In the 21st Century, collectors have thousands of distinctive pins to discover and treasure.  Most nursing pin collectors are nurses or their family members who have developed a passion for these tiny, tangible symbols of this singularly respected profession.  The sentimental value increases over time, and the attachment becomes palpable when the prized pin is lost or misplaced and a replacement sought.  Many collectors start by searching to replace a specific pin, then developing a fascination for other nursing pins. In recent years, historic nursing memorabilia and ephemera have become more appealing to collectors, including nursing school alumnae associations, archives, and museums.  As schools of nursing celebrate milestones or prepare to close, they customarily prepare an illustrated history of the school, and their unique nursing pin may become a cherished centerpiece. 

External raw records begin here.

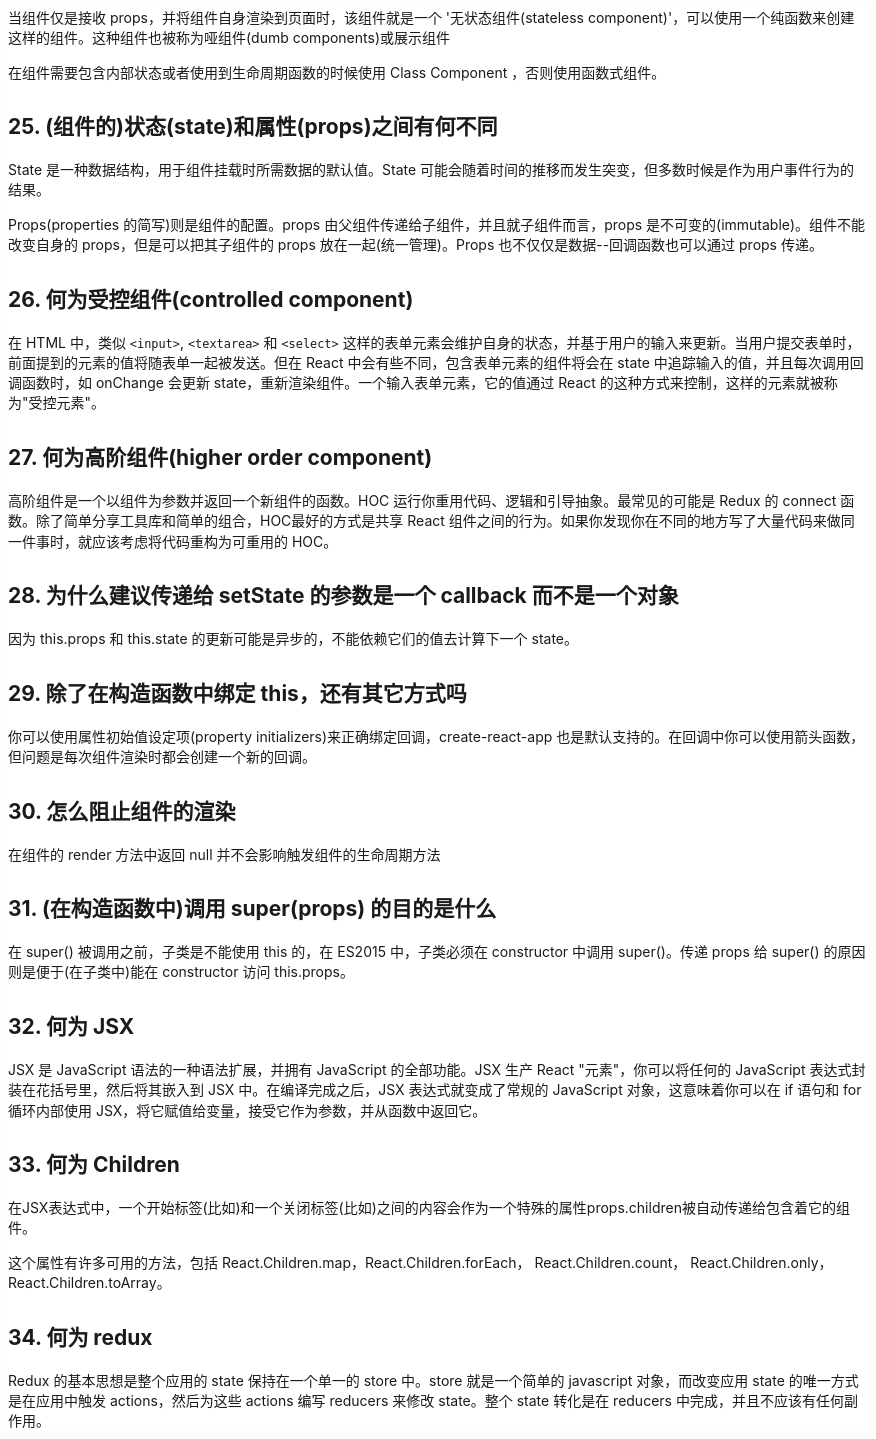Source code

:当组件仅是接收 props，并将组件自身渲染到页面时，该组件就是一个 '无状态组件(stateless component)'，可以使用一个纯函数来创建这样的组件。这种组件也被称为哑组件(dumb components)或展示组件

在组件需要包含内部状态或者使用到生命周期函数的时候使用 Class Component ，否则使用函数式组件。

## 25. (组件的)状态(state)和属性(props)之间有何不同
State 是一种数据结构，用于组件挂载时所需数据的默认值。State 可能会随着时间的推移而发生突变，但多数时候是作为用户事件行为的结果。

Props(properties 的简写)则是组件的配置。props 由父组件传递给子组件，并且就子组件而言，props 是不可变的(immutable)。组件不能改变自身的 props，但是可以把其子组件的 props 放在一起(统一管理)。Props 也不仅仅是数据--回调函数也可以通过 props 传递。

## 26. 何为受控组件(controlled component)
在 HTML 中，类似 `<input>`, `<textarea>` 和 `<select>` 这样的表单元素会维护自身的状态，并基于用户的输入来更新。当用户提交表单时，前面提到的元素的值将随表单一起被发送。但在 React 中会有些不同，包含表单元素的组件将会在 state 中追踪输入的值，并且每次调用回调函数时，如 onChange 会更新 state，重新渲染组件。一个输入表单元素，它的值通过 React 的这种方式来控制，这样的元素就被称为"受控元素"。

## 27. 何为高阶组件(higher order component)
高阶组件是一个以组件为参数并返回一个新组件的函数。HOC 运行你重用代码、逻辑和引导抽象。最常见的可能是 Redux 的 connect 函数。除了简单分享工具库和简单的组合，HOC最好的方式是共享 React 组件之间的行为。如果你发现你在不同的地方写了大量代码来做同一件事时，就应该考虑将代码重构为可重用的 HOC。

## 28. 为什么建议传递给 setState 的参数是一个 callback 而不是一个对象
因为 this.props 和 this.state 的更新可能是异步的，不能依赖它们的值去计算下一个 state。

## 29. 除了在构造函数中绑定 this，还有其它方式吗
你可以使用属性初始值设定项(property initializers)来正确绑定回调，create-react-app 也是默认支持的。在回调中你可以使用箭头函数，但问题是每次组件渲染时都会创建一个新的回调。

## 30. 怎么阻止组件的渲染
在组件的 render 方法中返回 null 并不会影响触发组件的生命周期方法

## 31. (在构造函数中)调用 super(props) 的目的是什么
在 super() 被调用之前，子类是不能使用 this 的，在 ES2015 中，子类必须在 constructor 中调用 super()。传递 props 给 super() 的原因则是便于(在子类中)能在 constructor 访问 this.props。

## 32. 何为 JSX
JSX 是 JavaScript 语法的一种语法扩展，并拥有 JavaScript 的全部功能。JSX 生产 React "元素"，你可以将任何的 JavaScript 表达式封装在花括号里，然后将其嵌入到 JSX 中。在编译完成之后，JSX 表达式就变成了常规的 JavaScript 对象，这意味着你可以在 if 语句和 for 循环内部使用 JSX，将它赋值给变量，接受它作为参数，并从函数中返回它。

## 33. 何为 Children
在JSX表达式中，一个开始标签(比如<a>)和一个关闭标签(比如</a>)之间的内容会作为一个特殊的属性props.children被自动传递给包含着它的组件。

这个属性有许多可用的方法，包括 React.Children.map，React.Children.forEach， React.Children.count， React.Children.only，React.Children.toArray。

## 34. 何为 redux
Redux 的基本思想是整个应用的 state 保持在一个单一的 store 中。store 就是一个简单的 javascript 对象，而改变应用 state 的唯一方式是在应用中触发 actions，然后为这些 actions 编写 reducers 来修改 state。整个 state 转化是在 reducers 中完成，并且不应该有任何副作用。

The rarest collectors specialize in pins with specific design elements or symbolism, and they may feel drawn to the energy of individual pins in a way they cannot explain.  Handling these pins, they feel a connection with the original owner, and embracing this feeling by wearing or displaying the pin honors the nurse who earned it.  This passion stimulates them to continuously seek and expand their valuable collections.  Some have limited their collections to particularly beautiful designs in 10k or 14k gold, or to pins from specific schools of nursing, or to the most colorful pins they can find.     
Today these highly collectible treasures are worn as fine jewelry by men and women in addition to an adornment on the nurse’s uniform.  Although some clinical work environments discourage the wearing of pins for infection control reasons, particularly with scrub suits, the nurse may wear his pin on a lab coat or attached to his building ID badge.  In non-clinical settings, men and women may wear the pin as a tie bar or scarf ornament, or on the lapel or collar of a jacket or dress. 
The tradition of the nursing pin reflects the distinctive nursing school, the nurse’s pride in his or her school, and the honor of graduating into a profession of service to others.  The nurse’s pin is physical evidence that represents our professional history and heritage, and it is intrinsic to our identity.